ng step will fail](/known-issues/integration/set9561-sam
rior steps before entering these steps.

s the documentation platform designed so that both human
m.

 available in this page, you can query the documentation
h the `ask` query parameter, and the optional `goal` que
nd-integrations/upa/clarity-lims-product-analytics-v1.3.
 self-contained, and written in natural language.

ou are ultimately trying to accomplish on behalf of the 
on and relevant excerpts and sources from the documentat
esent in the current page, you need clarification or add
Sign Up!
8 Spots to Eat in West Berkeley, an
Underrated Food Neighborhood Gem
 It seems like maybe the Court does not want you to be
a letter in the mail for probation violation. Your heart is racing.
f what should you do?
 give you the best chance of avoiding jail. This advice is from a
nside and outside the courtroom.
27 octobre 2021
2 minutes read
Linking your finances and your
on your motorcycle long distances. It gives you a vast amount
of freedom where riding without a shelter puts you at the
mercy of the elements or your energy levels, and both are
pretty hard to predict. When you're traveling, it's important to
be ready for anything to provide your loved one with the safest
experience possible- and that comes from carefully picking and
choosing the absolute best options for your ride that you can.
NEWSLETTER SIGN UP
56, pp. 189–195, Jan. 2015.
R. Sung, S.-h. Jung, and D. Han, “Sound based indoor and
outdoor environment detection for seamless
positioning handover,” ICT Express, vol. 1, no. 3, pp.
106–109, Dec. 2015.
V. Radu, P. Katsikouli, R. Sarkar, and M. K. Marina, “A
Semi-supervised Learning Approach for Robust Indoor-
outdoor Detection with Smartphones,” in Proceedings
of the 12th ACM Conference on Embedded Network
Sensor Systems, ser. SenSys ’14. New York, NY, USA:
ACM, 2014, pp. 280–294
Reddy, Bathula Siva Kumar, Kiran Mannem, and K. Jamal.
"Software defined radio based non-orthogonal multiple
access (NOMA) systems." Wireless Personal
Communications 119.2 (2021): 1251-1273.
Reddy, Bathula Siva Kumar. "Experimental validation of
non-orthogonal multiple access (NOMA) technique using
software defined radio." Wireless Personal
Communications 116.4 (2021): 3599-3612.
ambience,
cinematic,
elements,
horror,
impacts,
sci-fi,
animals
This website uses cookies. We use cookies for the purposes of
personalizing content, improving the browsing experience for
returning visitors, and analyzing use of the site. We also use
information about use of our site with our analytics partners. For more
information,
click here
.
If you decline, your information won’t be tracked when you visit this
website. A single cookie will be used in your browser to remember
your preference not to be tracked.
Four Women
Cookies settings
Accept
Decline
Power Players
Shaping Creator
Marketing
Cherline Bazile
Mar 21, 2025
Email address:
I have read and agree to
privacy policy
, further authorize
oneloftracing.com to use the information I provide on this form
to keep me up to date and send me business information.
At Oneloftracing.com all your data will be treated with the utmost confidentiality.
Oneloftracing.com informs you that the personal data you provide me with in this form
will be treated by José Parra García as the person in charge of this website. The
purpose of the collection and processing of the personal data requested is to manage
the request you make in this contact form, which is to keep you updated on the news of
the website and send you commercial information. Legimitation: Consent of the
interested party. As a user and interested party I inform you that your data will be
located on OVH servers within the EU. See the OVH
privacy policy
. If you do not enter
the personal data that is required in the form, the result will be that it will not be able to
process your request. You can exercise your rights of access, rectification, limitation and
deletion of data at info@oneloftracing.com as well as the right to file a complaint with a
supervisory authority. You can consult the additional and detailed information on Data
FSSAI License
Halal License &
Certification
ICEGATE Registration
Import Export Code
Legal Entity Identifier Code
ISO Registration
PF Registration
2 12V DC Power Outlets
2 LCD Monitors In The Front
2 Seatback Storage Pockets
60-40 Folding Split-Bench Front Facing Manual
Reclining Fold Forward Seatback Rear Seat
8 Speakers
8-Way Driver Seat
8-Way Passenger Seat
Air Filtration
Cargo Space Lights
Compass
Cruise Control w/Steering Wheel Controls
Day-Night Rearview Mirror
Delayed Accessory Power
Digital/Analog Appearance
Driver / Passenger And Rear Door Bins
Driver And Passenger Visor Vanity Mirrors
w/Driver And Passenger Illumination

::::

> _PROMPT_
Line by line, output the data precisely as shown above.

> _FINISHED TASK_
ng step will fail](/known-issues/integration/set9561-sam
rior steps before entering these steps.

s the documentation platform designed so that both human
m.

 available in this page, you can query the documentation
h the `ask` query parameter, and the optional `goal` que
nd-integrations/upa/clarity-lims-product-analytics-v1.3.
 self-contained, and written in natural language.

ou are ultimately trying to accomplish on behalf of the 
on and relevant excerpts and sources from the documentat
esent in the current page, you need clarification or add
Sign Up!
8 Spots to Eat in West Berkeley, an
Underrated Food Neighborhood Gem
 It seems like maybe the Court does not want you to be
a letter in the mail for probation violation. Your heart is racing.
f what should you do?
 give you the best chance of avoiding jail. This advice is from a
nside and outside the courtroom.
27 octobre 2021
2 minutes read
Linking your finances and your
on your motorcycle long distances. It gives you a vast amount
of freedom where riding without a shelter puts you at the
mercy of the elements or your energy levels, and both are
pretty hard to predict. When you're traveling, it's important to
be ready for anything to provide your loved one with the safest
experience possible- and that comes from carefully picking and
choosing the absolute best options for your ride that you can.
NEWSLETTER SIGN UP
56, pp. 189–195, Jan. 2015.
R. Sung, S.-h. Jung, and D. Han, “Sound based indoor and
outdoor environment detection for seamless
positioning handover,” ICT Express, vol. 1, no. 3, pp.
106–109, Dec. 2015.
V. Radu, P. Katsikouli, R. Sarkar, and M. K. Marina, “A
Semi-supervised Learning Approach for Robust Indoor-
outdoor Detection with Smartphones,” in Proceedings
of the 12th ACM Conference on Embedded Network
Sensor Systems, ser. SenSys ’14. New York, NY, USA:
ACM, 2014, pp. 280–294
Reddy, Bathula Siva Kumar, Kiran Mannem, and K. Jamal.
"Software defined radio based non-orthogonal multiple
access (NOMA) systems." Wireless Personal
Communications 119.2 (2021): 1251-1273.
Reddy, Bathula Siva Kumar. "Experimental validation of
non-orthogonal multiple access (NOMA) technique using
software defined radio." Wireless Personal
Communications 116.4 (2021): 3599-3612.
ambience,
cinematic,
elements,
horror,
impacts,
sci-fi,
animals
This website uses cookies. We use cookies for the purposes of
personalizing content, improving the browsing experience for
returning visitors, and analyzing use of the site. We also use
information about use of our site with our analytics partners. For more
information,
click here
.
If you decline, your information won’t be tracked when you visit this
website. A single cookie will be used in your browser to remember
your preference not to be tracked.
Four Women
Cookies settings
Accept
Decline
Power Players
Shaping Creator
Marketing
Cherline Bazile
Mar 21, 2025
Email address:
I have read and agree to
privacy policy
, further authorize
oneloftracing.com to use the information I provide on this form
to keep me up to date and send me business information.
At Oneloftracing.com all your data will be treated with the utmost confidentiality.
Oneloftracing.com informs you that the personal data you provide me with in this form
will be treated by José Parra García as the person in charge of this website. The
purpose of the collection and processing of the personal data requested is to manage
the request you make in this contact form, which is to keep you updated on the news of
the website and send you commercial information. Legimitation: Consent of the
interested party. As a user and interested party I inform you that your data will be
located on OVH servers within the EU. See the OVH
privacy policy
. If you do not enter
the personal data that is required in the form, the result will be that it will not be able to
process your request. You can exercise your rights of access, rectification, limitation and
deletion of data at info@oneloftracing.com as well as the right to file a complaint with a
supervisory authority. You can consult the additional and detailed information on Data
FSSAI License
Halal License &
Certification
ICEGATE Registration
Import Export Code
Legal Entity Identifier Code
ISO Registration
PF Registration
2 12V DC Power Outlets
2 LCD Monitors In The Front
2 Seatback Storage Pockets
60-40 Folding Split-Bench Front Facing Manual
Reclining Fold Forward Seatback Rear Seat
8 Speakers
8-Way Driver Seat
8-Way Passenger Seat
Air Filtration
Cargo Space Lights
Compass
Cruise Control w/Steering Wheel Controls
Day-Night Rearview Mirror
Delayed Accessory Power
Digital/Analog Appearance
Driver / Passenger And Rear Door Bins
Driver And Passenger Visor Vanity Mirrors
w/Driver And Passenger Illumination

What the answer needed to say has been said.